*Listed records*:

————————

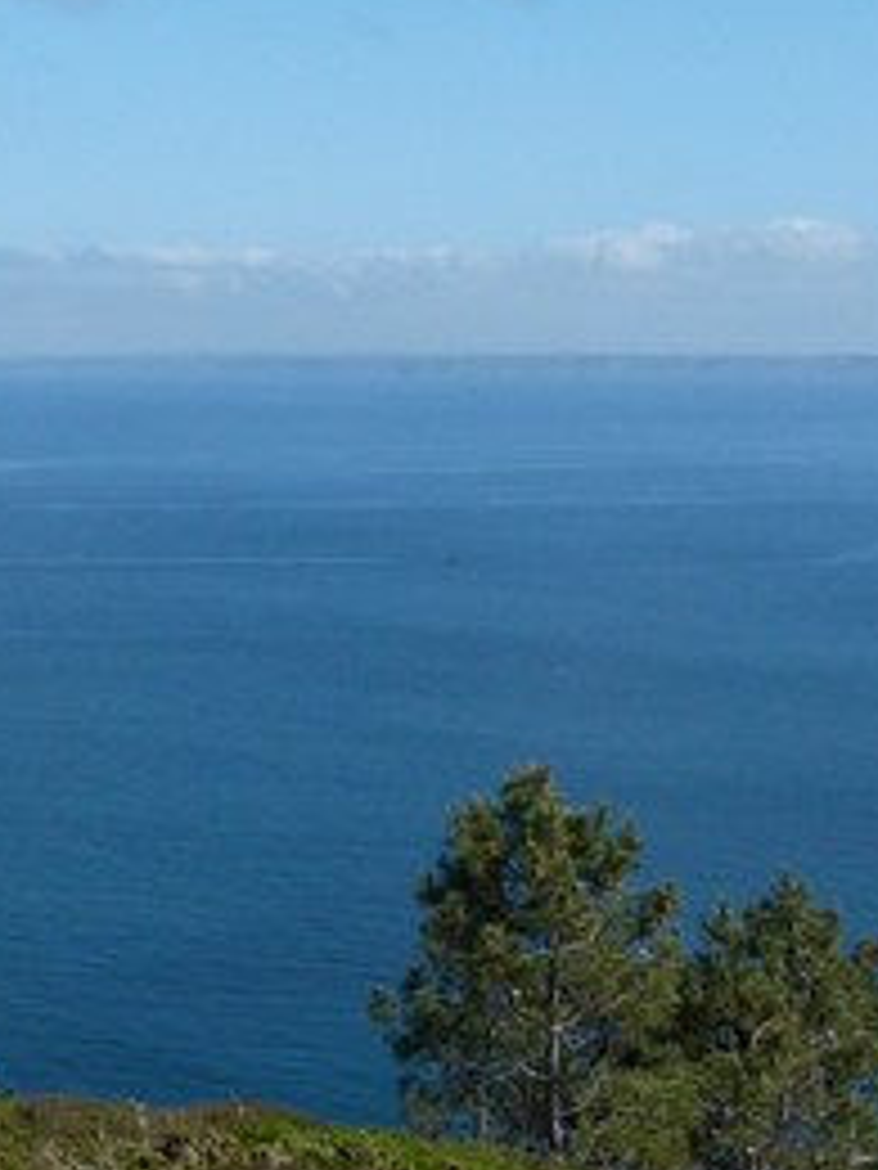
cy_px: 387
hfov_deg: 19.1
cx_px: 405
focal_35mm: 77
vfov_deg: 25.2
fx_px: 2604
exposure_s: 1/1000
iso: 100
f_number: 4
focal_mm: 4.5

————————

*Work request*: Using the listing above, return exactly, and only, the lines from the one that contains "focal_35mm: 77" through its last line, both included.

*Answer area*:
focal_35mm: 77
vfov_deg: 25.2
fx_px: 2604
exposure_s: 1/1000
iso: 100
f_number: 4
focal_mm: 4.5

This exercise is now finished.